When the DNR began its nonpoint source pollution efforts, someone — a DNR employee or politician, most likely — floated the trial balloon of requiring farmers to fence off bodies of water on their farmland to prevent their cattle from contributing to nonpoint source pollution. Politicians then fell all over themselves denying that farmers would be required to fence off water on their farmland. A decade later, look at what the DNR foisted on farmers, particularly the last bullet point.

Farmers who are negligent with their own farmland aren’t going to be able to make money on their farm. The irony of stiffening farm regulations is that, for those who believe “industrial farms” are the bane of our existence, stiffening farm regulations makes the growth of megafarms more likely. The larger your ag operation is, the more you are able to absorb the costs of regulations. The small farms that can’t end up selling their land to another farm, which then grows larger.

What this demonstrates is that a substantial number of Americans, some of whom  probably voted for Barack Obama in 2008, don’t trust the Obama administration or the federal government. A rumor about farm dust regulations is certainly less likely when a Republican is living in the White House. (Of course, remember that the EPA came to life during the Nixon administration.) It doesn’t help when the Obama administration regularly derides those whose points of view differ from the administration’s. (Two words: “Bitter clingers.”)

Morning coffee break update: My claim that an effort to legalize raw milk sales hadn’t been made in the current Legislature was corrected by a reader, who points at Senate Bill 108, which has been parked in the Senate Committee on Agriculture, Forestry and Higher Education since late May.

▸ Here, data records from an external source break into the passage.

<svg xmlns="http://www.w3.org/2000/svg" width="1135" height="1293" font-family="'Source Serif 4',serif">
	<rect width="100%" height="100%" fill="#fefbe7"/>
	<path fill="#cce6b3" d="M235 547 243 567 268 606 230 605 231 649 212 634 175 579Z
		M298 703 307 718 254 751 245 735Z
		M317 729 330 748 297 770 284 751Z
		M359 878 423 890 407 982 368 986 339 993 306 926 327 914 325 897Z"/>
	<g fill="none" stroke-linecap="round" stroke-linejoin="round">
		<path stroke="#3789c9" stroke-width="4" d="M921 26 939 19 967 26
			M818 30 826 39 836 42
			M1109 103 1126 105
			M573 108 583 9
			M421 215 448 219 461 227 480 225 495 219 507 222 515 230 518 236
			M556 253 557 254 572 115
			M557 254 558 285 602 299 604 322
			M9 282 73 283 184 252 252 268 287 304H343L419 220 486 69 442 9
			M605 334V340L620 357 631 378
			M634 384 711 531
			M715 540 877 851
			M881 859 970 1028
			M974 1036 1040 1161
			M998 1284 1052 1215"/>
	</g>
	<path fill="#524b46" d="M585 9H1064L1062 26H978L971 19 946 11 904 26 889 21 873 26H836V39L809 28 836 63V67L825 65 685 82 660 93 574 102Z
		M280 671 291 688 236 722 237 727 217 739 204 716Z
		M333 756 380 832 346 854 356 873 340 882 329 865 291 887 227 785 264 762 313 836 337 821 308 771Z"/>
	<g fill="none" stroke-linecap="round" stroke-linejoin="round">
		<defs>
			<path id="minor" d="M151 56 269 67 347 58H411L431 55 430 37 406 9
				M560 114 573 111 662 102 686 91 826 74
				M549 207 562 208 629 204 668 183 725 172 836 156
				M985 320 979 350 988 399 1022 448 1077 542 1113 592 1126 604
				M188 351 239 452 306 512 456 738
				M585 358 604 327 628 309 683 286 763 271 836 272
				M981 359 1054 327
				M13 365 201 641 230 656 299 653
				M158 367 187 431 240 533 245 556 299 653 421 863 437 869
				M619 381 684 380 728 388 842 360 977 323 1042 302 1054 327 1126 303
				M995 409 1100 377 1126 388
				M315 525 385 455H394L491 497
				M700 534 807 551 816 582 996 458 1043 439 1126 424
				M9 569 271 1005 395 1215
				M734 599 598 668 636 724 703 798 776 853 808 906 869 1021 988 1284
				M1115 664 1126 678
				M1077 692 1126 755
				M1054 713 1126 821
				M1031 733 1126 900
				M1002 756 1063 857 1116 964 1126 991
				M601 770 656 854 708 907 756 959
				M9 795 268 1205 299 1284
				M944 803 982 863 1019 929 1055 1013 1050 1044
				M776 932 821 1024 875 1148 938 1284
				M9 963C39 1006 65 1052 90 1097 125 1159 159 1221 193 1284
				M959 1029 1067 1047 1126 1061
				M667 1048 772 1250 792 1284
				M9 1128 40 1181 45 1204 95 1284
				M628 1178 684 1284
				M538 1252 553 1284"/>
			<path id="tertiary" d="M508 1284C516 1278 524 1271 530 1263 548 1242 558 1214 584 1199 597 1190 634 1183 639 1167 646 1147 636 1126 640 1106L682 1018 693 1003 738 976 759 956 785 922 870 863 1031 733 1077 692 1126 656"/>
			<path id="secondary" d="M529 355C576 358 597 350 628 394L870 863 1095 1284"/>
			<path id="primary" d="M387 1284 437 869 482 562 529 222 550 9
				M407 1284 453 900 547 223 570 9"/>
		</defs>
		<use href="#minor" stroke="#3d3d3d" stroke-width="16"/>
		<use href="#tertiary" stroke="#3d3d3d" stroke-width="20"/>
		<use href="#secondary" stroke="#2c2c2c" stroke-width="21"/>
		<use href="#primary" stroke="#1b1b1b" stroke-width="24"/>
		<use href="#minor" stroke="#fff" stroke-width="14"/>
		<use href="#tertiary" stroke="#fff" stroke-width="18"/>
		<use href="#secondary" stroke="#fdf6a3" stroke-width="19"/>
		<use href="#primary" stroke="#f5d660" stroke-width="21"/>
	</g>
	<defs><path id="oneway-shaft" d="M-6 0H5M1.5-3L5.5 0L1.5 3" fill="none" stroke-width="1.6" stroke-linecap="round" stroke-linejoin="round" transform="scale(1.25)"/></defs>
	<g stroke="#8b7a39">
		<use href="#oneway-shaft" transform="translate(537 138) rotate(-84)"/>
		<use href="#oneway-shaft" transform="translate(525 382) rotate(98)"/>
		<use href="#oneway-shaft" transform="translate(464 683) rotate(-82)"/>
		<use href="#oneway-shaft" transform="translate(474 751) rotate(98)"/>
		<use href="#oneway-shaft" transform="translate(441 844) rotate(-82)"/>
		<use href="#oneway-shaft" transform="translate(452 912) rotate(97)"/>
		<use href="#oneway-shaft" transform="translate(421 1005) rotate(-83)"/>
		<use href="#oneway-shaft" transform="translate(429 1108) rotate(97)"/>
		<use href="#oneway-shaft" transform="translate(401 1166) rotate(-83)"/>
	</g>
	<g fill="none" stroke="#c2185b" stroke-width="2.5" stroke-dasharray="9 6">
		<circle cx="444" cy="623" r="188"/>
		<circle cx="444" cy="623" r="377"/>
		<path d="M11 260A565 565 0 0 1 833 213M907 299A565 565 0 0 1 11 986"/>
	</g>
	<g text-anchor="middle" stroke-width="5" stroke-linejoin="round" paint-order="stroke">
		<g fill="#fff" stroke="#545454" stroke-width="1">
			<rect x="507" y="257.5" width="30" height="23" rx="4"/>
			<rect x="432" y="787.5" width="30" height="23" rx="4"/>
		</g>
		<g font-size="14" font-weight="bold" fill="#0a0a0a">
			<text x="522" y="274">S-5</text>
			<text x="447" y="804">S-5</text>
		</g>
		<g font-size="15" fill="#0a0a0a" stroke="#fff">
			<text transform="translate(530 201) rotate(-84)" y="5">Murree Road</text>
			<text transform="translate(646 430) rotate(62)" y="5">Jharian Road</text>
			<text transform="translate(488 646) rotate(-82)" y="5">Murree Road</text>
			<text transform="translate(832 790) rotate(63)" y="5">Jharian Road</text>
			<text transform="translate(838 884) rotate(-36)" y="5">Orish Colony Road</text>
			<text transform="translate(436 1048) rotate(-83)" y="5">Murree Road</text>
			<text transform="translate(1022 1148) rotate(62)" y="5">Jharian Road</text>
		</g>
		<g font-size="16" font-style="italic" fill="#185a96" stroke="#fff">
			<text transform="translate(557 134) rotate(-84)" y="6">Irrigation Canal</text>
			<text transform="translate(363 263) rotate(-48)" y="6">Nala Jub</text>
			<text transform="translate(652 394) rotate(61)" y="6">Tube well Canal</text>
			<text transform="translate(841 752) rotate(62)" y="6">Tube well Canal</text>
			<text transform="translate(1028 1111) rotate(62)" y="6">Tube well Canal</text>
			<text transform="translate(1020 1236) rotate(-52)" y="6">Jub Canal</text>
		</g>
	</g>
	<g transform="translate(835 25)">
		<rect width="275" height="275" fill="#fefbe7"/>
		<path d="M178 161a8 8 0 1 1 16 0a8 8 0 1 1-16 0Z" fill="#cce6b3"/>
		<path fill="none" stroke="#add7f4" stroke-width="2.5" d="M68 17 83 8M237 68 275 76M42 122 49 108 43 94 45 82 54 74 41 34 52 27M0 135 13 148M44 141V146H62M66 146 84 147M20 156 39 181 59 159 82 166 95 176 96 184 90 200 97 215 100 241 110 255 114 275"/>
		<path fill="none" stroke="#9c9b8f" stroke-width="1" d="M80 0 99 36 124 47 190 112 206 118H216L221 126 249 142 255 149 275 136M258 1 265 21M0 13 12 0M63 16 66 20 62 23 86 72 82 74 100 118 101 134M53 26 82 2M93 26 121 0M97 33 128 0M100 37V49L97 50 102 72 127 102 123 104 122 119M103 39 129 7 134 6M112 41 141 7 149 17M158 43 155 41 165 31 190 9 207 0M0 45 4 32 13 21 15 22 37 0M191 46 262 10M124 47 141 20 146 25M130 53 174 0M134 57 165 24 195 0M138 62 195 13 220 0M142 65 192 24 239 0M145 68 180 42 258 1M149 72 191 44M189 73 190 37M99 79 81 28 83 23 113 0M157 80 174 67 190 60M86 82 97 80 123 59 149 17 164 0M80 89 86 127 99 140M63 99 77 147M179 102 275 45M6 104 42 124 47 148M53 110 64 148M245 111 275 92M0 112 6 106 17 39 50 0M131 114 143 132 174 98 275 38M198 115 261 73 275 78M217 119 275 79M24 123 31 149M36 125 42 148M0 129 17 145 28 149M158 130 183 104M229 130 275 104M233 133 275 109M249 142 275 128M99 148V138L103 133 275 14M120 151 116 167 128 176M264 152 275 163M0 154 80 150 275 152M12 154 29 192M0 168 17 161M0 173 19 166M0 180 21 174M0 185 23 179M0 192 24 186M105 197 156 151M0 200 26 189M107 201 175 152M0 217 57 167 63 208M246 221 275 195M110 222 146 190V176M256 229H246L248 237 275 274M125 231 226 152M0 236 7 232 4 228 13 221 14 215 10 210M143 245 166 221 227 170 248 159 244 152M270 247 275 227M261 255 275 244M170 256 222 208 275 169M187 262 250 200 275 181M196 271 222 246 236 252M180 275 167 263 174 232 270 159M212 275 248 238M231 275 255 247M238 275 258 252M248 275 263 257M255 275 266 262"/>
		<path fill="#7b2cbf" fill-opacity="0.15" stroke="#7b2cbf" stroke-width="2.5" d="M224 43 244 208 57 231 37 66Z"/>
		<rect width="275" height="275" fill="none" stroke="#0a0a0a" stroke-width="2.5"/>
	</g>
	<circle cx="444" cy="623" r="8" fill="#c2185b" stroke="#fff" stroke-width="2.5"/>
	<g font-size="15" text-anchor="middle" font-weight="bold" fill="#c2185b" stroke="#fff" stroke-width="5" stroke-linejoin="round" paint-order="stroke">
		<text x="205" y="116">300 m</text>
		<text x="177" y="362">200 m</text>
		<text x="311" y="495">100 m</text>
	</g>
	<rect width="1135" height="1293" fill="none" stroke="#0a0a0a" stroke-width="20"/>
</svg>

Food Safety News does not approve:

If raw milk doesn’t again spread some deadly pathogen around the Badger State, Wisconsin could yet clear the way for expanded sales of the unpasteurized product.
That’s because there is a new raw milk bill, Senate Bill 108, before the Wisconsin Assembly, which is one of seven state legislatures that meets year round. Just as the bill was introduced and assigned to committee, Wisconsin experienced a truly embarrassing outbreak for raw milk advocates.
Sixteen people, adults and students, who attended a June 3 potluck at a Raymond, Wisconsin elementary school were infected with Campylobacter jejuni from a local raw milk dairy. State officials nailed the local dairy as the source of the illnesses, but said because the raw milk was given to a parent for the school event — and not sold — no legal violation had occurred.
Coming so quickly after SB 108 was introduced, the latest raw milk-related outbreak just caused sponsors to lie low for a bit. No public hearing has yet been held on the new bill, which was introduced almost exactly one year after former Democratic Gov. Jim Doyle vetoed a similar measure. …
With Doyle retired, Wisconsin is now governed by the Republican Gov. Scott Walker. Walker wants more “safety provisions” than are provided in the bill as written, but is inclined to sign the bill.

The cynical might see this as similar to Gov. Tommy Thompson’s promise to sign a death penalty bill if it reached his desk. You’ll note that Wisconsin still has no death penalty, since a death penalty bill never reached his desk. More recently, there is the matter of the effort to eliminate the state’s stupid anti-Indian mascot bill, which languishes in committee as well.

One big reason raw milk sales should be legalized (whether through SB 108 or the previous legislation or other legislation) is that raw milk sales are already legal in all but one state surrounding Wisconsin. Wouldn’t you prefer that Wisconsin farmers be allowed (while being regulated) to sell raw milk instead of having raw milk brought in from elsewhere?